Christopher Golden, Straight on 'Til Morning (Signet, 2001; Roc, 2006)
Wendy asked where he lived.
"Second to the right," said Peter, "and then straight on till morning."
"What a funny address!" -- J.M. Barrie, Peter Pan
On the cusp of his fourteenth birthday, Kevin Murphy is looking forward to his last summer before high school: three months spent drinking beer, swimming under the railroad trestle, and pining over the love of his life, Nikki French -- a fifteen-year-old so out of his league, Kevin isn't even willing to profess his true feelings until after his birthday. At least then he will only be one year younger than this girl who usually dates older guys.
But there is trouble in town in this summer of 1981: a nineteen-year-old named Pete Starling who, with his hoodlum friends, is about to make Kevin's life practically unbearable. By the end of the summer, Kevin will have to learn a lot about what it means to be a man, what it means to be a friend, and what it means to be truly in love.
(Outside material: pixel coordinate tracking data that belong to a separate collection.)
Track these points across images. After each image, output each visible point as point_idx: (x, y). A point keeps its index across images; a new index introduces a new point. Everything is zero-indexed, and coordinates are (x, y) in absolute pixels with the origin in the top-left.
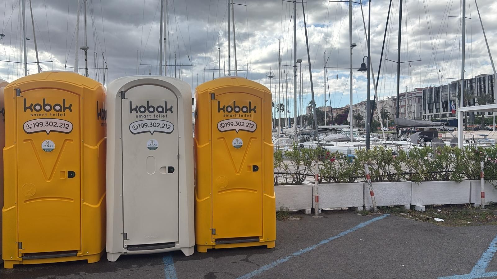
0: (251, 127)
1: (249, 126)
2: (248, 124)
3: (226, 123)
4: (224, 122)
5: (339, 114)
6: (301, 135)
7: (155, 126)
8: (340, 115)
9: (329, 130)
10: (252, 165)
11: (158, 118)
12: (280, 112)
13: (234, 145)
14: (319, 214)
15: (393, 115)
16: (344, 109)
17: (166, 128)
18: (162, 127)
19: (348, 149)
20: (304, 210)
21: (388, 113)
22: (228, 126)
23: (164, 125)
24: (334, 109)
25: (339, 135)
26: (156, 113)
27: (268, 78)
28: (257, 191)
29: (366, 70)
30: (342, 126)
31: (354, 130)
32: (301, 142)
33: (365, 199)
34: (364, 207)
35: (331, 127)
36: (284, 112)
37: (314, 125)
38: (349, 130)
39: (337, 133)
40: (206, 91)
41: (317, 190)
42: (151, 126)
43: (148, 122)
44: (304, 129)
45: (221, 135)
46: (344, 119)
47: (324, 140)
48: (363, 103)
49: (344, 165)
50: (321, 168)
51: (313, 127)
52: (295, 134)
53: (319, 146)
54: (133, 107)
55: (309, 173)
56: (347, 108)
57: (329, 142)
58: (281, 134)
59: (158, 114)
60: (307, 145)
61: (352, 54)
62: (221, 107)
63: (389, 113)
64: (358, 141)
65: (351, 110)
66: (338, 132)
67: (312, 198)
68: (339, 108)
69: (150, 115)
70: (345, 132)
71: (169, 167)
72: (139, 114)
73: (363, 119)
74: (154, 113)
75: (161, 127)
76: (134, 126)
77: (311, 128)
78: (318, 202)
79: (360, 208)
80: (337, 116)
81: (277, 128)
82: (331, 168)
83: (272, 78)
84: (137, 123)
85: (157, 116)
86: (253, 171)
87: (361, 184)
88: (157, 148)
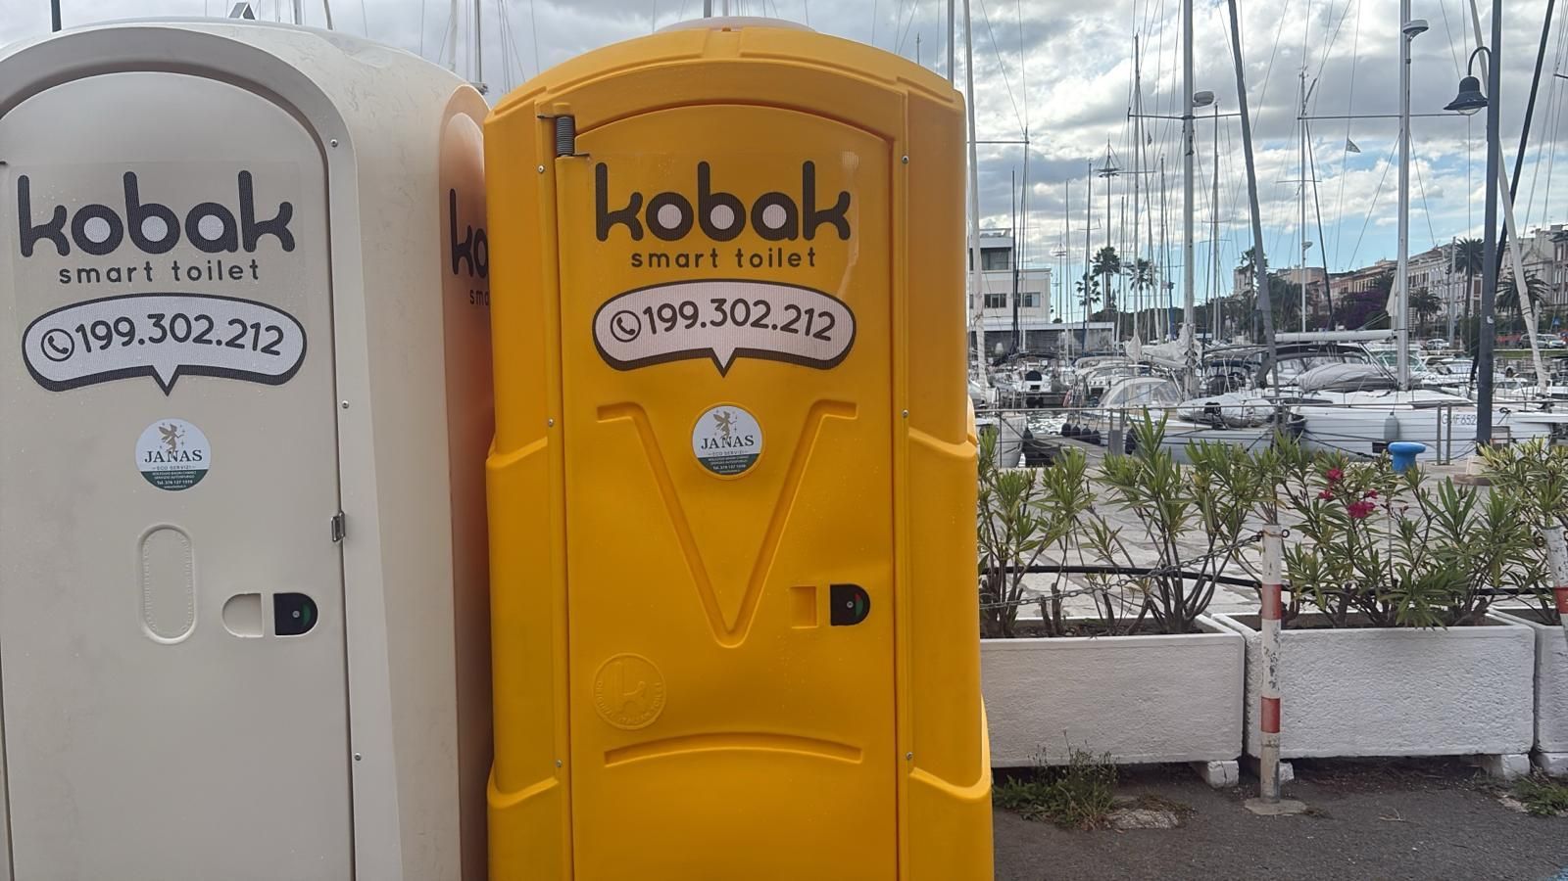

Christopher Golden, is perhaps best known for his skill at taking an existing mythology and going somewhere new with it (see The Myth Hunters , Bloodstained Oz , the Prowlers series, The Hollow series, his Buffy the Vampire Slayer novels, etc.) and here he puts his own spin on Peter Pan (though it is not obvious at first). In many ways, the story of Kevin Murphy is the story of the teenage Christopher Golden. In his introduction to Straight on 'Til Morning (new to this edition), he states this in so many words. But it would be fairly obvious even without known that Nikki French's real-life counterpart was named Bobbi English. The characters and events in the first third of the book feel too real to be fully fictional. The emotions are simply too genuine to be imaginary. This portion of the novel is terrific material that deserves to added to the long line of classic coming-of-age novels.
As far as I am concerned, that would have been enough of a story for one novel. But Golden is apparently a more ambitious writer than I am a reader, because he took his characters off to a strange, dark version of Neverland with only some vaguely magical directions to guide them. I was a little worried that this would throw off the tone of Straight on 'Til Morning, and for the most part I was right, but Golden grounds even this foray into the unreal with the solidity of his characters.
Unfortunately, this second half does not work as well as the first. The story drags throughout, when it should be highly suspenseful due to the abduction of a major character, because Golden has to stop the action to describe the new surroundings in detail. This makes his Neverland very easy to imagine, but there were many times I wanted him to just get on with the story! But even then, just like seemingly every other fantasy tale, it has to end in a sword fight, which was a huge disappointment given how well things had started off (though I do have to give him a couple of points for scoring another climactic scene with Led Zeppelin's "Kashmir"). As interested as I was in Straight on 'Til Morning (partially because it shares its title with my favorite Blues Traveler album), it was perhaps too much for it to meet the high expectations I had placed upon it from reading some of Golden's other works.
Also included in this new edition (which otherwise matches the Signet mass-market edition page for page; both imprints are part of the Penguin Group) is a bonus short story, "Runaway," that illuminates a pivotal event in the Murphys' lives that is only mentioned in passing in the novel. It is a wonderful accompaniment to Straight on 'Til Morning -- though it also relies a little too much on fantastic elements for my taste -- and the perfect way to close the door on the Murphys' story.)